[INFORMATION — start]
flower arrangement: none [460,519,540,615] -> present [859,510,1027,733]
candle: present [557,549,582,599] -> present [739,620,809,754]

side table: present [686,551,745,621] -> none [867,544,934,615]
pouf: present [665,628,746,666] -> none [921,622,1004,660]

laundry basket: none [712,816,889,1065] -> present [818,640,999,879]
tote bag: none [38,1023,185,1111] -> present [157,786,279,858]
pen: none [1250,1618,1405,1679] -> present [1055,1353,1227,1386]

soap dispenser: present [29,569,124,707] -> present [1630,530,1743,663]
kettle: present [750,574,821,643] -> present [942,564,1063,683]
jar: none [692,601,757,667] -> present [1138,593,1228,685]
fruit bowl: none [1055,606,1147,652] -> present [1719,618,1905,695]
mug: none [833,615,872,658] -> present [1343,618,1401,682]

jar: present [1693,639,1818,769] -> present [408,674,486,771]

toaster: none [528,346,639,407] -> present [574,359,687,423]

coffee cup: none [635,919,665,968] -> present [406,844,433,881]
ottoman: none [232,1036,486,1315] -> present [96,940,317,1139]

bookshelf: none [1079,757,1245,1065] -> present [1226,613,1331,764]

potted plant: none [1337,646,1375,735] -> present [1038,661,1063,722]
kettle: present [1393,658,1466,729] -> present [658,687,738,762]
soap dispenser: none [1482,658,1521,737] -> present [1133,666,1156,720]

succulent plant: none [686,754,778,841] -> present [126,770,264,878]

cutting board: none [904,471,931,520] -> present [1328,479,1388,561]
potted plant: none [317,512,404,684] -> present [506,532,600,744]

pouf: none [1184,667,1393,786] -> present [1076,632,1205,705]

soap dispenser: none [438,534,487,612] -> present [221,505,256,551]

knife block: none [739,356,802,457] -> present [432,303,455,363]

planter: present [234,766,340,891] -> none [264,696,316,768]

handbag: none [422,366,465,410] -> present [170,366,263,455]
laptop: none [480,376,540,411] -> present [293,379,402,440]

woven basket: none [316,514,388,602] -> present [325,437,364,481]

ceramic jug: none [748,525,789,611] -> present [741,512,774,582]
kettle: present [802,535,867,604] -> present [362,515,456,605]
[INFORMATION — finish]
- _YOUR OBJECTIVE_: Taking the records from the top, repeat each line exactly until you have repeated the line that contains "fruit bowl: none".

- _TASK RESULT_:
flower arrangement: none [460,519,540,615] -> present [859,510,1027,733]
candle: present [557,549,582,599] -> present [739,620,809,754]

side table: present [686,551,745,621] -> none [867,544,934,615]
pouf: present [665,628,746,666] -> none [921,622,1004,660]

laundry basket: none [712,816,889,1065] -> present [818,640,999,879]
tote bag: none [38,1023,185,1111] -> present [157,786,279,858]
pen: none [1250,1618,1405,1679] -> present [1055,1353,1227,1386]

soap dispenser: present [29,569,124,707] -> present [1630,530,1743,663]
kettle: present [750,574,821,643] -> present [942,564,1063,683]
jar: none [692,601,757,667] -> present [1138,593,1228,685]
fruit bowl: none [1055,606,1147,652] -> present [1719,618,1905,695]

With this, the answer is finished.